Territorial is selling plants and seeds, and the collection is also going into West Coast garden centers supplied by Log House Plants as well. (check their site for a list of participating retailers.) We had a lot of fun putting them together: in addition to offering the plants individually, we gathered them into collections by spirit. We came up with great titles like the Old Havana Rum Garden, Heart of Agave Tequila Garden, etc., then put together some plants and recipes to match. So we’ve got collections organized around rum, tequila, gin, vodka, and whiskey, and a sixth collection designed just for making botanical simple syrups. Everything can be mixed into a drink, and there are some interesting and unusual plants that were surely made just for cocktails, like the olive-sized Mexican Sour Gherkin cucumber, or the dark, dramatic Redventure celery, or the oh-my-gawd-it’s-actually-from-Havana Mojito Mint.

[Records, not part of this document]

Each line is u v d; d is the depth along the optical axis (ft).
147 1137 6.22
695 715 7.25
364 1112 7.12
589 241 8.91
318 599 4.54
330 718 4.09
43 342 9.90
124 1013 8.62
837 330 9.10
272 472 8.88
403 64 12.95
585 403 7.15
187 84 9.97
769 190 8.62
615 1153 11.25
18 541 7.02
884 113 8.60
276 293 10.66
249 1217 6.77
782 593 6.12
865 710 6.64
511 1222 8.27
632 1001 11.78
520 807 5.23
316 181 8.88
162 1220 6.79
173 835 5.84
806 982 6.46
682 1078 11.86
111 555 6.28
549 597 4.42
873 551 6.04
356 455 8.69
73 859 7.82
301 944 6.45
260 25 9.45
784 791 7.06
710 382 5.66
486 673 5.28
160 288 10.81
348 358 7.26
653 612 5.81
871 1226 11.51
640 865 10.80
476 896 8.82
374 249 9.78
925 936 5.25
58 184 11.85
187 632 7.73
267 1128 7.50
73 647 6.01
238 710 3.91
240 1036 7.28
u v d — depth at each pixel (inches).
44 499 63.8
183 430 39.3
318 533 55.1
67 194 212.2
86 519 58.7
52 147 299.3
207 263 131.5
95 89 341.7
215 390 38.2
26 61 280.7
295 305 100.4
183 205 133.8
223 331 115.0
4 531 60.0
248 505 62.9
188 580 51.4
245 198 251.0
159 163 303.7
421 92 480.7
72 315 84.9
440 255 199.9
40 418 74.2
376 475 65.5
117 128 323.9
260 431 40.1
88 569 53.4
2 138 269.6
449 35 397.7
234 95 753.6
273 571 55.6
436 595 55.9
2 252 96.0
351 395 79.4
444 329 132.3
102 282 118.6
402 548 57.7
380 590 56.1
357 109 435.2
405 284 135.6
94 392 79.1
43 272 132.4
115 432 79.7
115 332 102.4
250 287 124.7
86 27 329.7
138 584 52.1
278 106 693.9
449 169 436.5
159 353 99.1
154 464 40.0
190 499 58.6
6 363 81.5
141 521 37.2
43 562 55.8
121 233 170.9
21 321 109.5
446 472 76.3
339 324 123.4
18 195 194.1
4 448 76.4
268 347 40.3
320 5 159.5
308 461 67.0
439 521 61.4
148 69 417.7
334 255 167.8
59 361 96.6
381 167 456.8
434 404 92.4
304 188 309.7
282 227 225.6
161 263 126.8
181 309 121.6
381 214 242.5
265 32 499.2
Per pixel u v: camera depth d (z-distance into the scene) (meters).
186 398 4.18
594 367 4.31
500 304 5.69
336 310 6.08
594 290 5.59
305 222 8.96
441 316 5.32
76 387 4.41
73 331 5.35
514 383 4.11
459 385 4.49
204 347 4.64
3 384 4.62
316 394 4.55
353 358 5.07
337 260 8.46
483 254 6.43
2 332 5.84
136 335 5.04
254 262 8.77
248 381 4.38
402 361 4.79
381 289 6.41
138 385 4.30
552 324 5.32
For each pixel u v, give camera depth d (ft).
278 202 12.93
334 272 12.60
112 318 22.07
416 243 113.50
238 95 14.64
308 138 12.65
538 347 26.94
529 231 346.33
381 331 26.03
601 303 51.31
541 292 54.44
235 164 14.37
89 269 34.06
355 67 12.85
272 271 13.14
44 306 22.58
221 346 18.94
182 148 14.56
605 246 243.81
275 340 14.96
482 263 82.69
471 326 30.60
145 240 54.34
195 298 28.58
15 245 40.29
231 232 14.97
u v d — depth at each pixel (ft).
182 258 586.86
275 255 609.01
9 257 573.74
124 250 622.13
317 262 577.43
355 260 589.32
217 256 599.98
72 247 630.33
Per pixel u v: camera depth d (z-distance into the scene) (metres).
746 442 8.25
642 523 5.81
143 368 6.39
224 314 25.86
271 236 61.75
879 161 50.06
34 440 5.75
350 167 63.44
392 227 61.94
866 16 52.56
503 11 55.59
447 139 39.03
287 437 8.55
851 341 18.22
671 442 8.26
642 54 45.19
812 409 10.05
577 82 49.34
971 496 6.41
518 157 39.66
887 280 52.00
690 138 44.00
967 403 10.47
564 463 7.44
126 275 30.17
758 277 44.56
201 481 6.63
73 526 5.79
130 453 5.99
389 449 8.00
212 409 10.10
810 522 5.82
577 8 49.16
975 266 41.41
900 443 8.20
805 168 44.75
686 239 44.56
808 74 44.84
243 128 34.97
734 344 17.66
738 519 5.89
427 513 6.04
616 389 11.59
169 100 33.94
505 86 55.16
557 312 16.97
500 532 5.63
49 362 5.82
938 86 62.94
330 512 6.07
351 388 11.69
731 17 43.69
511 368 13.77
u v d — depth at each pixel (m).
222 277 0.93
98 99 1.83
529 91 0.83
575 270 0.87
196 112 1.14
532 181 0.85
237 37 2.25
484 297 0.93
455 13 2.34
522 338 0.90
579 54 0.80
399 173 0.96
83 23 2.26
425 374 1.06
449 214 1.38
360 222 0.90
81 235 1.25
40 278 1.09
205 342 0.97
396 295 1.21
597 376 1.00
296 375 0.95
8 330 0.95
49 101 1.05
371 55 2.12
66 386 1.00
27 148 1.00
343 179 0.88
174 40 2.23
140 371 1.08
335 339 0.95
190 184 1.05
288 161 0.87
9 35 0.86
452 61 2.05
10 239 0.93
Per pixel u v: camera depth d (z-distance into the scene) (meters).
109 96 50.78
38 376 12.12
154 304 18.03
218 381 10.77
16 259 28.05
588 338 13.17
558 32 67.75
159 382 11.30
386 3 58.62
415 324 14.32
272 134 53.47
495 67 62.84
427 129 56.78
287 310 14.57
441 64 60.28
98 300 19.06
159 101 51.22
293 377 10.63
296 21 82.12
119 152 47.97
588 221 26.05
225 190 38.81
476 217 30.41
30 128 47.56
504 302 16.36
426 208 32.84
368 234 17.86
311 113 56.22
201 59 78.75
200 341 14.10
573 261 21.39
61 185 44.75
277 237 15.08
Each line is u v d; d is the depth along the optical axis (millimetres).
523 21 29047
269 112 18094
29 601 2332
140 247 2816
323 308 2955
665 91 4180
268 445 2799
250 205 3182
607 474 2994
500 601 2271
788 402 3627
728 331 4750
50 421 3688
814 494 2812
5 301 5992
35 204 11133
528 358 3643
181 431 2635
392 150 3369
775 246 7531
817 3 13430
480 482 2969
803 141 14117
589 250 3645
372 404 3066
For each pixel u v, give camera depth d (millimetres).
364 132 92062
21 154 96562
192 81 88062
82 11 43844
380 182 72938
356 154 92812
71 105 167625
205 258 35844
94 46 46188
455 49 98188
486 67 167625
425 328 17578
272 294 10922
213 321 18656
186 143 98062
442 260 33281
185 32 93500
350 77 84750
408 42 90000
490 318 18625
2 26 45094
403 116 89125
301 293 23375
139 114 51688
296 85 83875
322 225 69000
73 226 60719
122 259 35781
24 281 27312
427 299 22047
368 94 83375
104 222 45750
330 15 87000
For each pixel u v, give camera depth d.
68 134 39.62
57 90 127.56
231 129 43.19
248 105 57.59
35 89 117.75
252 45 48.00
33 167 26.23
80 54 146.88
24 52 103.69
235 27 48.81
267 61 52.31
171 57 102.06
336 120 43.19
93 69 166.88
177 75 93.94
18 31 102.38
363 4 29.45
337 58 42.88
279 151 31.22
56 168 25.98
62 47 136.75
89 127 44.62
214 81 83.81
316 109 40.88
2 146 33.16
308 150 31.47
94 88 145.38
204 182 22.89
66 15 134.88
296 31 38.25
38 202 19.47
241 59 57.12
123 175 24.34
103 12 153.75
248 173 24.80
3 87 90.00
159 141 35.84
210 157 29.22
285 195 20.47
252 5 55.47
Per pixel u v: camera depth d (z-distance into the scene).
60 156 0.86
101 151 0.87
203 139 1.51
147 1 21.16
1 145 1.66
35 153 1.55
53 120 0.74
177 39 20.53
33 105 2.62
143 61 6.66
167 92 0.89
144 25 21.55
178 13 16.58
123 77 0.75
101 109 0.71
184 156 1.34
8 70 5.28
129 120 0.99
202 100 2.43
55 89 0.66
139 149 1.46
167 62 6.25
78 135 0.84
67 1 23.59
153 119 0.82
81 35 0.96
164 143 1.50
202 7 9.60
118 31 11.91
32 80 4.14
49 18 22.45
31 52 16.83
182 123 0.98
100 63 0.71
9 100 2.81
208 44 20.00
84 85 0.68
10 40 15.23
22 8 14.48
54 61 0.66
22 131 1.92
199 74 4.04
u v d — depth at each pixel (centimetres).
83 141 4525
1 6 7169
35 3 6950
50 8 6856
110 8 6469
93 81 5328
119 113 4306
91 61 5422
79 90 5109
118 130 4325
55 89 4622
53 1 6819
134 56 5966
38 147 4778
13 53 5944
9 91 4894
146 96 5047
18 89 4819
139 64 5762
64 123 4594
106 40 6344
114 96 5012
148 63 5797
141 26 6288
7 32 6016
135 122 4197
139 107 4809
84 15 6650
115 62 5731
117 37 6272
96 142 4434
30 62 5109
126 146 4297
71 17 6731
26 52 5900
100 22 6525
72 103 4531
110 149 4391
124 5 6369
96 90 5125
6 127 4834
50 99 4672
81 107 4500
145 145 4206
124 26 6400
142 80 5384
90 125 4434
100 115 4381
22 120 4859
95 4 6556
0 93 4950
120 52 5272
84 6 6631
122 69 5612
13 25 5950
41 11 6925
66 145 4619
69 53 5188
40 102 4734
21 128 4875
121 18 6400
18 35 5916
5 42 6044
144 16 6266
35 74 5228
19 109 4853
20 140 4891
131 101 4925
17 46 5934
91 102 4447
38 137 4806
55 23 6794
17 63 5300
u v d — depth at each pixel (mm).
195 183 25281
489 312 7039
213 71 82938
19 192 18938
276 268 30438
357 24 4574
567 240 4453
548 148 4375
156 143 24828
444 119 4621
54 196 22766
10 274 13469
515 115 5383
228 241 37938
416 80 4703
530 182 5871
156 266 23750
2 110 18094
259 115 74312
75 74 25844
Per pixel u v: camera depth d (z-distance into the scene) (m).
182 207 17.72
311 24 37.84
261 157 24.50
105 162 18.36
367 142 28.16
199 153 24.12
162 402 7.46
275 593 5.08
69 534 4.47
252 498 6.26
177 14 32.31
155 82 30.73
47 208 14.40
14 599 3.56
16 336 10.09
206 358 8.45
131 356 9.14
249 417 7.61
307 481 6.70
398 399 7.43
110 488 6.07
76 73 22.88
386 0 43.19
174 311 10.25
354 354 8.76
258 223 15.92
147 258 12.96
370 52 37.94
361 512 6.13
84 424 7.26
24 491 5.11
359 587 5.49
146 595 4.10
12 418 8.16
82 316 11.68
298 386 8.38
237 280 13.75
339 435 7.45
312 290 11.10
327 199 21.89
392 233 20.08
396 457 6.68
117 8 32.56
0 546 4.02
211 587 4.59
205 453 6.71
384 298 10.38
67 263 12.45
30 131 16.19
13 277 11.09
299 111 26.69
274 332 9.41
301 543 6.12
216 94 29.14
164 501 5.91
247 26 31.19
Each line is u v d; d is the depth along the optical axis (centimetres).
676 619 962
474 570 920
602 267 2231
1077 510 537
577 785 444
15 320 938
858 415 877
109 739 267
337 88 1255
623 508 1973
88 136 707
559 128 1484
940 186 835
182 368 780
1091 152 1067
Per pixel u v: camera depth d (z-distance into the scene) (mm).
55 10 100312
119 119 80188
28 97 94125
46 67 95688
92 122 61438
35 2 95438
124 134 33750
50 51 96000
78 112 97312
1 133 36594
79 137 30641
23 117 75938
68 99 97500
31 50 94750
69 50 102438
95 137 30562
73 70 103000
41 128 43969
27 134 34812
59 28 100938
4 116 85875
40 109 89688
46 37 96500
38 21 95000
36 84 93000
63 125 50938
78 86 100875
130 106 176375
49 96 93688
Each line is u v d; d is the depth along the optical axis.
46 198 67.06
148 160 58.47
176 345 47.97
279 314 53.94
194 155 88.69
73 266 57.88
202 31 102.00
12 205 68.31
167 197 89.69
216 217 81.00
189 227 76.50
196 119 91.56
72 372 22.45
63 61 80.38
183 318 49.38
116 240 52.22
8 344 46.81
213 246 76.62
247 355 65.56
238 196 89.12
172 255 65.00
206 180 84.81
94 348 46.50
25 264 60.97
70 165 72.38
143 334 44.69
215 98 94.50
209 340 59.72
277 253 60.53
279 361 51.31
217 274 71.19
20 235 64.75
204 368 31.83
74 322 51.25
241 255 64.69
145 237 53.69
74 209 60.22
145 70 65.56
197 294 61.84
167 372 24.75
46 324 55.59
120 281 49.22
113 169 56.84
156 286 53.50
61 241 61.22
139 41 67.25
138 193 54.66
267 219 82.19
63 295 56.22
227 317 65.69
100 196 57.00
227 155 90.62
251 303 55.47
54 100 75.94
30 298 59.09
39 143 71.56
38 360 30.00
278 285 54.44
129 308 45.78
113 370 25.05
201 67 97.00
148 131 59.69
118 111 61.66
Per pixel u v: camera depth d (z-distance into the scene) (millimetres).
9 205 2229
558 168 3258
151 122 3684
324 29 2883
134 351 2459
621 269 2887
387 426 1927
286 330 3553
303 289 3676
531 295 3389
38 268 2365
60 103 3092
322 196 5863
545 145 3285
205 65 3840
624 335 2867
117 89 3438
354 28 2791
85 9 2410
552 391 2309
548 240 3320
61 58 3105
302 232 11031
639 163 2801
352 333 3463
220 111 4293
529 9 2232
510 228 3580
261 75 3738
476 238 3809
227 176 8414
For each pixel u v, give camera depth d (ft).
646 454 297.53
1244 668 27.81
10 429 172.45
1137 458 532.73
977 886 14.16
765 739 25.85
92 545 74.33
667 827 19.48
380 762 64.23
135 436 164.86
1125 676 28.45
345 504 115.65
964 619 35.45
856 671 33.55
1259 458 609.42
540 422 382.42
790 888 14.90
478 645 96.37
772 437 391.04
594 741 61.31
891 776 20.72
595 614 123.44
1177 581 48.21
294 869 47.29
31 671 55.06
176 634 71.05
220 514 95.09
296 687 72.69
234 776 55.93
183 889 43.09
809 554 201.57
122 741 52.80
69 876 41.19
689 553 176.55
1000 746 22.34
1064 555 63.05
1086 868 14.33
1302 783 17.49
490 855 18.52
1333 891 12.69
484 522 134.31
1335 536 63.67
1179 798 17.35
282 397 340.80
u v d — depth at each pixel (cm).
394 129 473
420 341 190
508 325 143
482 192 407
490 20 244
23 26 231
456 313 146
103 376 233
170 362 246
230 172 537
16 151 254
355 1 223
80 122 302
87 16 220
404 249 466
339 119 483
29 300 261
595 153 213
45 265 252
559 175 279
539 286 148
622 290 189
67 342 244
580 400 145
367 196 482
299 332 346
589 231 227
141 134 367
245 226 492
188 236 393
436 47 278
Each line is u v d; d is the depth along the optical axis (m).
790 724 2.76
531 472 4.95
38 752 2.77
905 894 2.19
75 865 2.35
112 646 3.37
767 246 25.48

Territorial’s taking orders now, and seed shipments can go out over the winter, but live plants will be shipped later. Check their website for shipping details. The garden centers supplied by Log House will have the collections for sale starting in March or April.
Oh, and I can also share, at last, the final, official cover for the book. It’s off to the printer now, coming out March 19. You can pre-order it at your local independent bookstore, or at Amazon or Barnes & Noble. Tour dates are coming together too: check those out here.
Okay! Have fun with that. There’s not much growing in anyone’s garden right now, but here’s a mid-winter drink you can make with dried chamomile while you wait for the fresh stuff to bloom.
Chamomile Hot Toddy
1-2 oz whiskey
1-2 oz honey-chamomile syrup (see note)
Note: Make honey-chamomile syrup by combining equal parts honey and hot water. Add fresh (or dried) chamomile blossoms and allow to steep for 1 hour, then strain.
Pour hot water into a heat-proof glass. While you wait for it to heat the glass, press cloves into the rind of the lemon wedge and set aside. Empty the glass and coat the inside with syrup, then add the whiskey and top with hot water. Squeeze the lemon into the drink and drop it into the glass.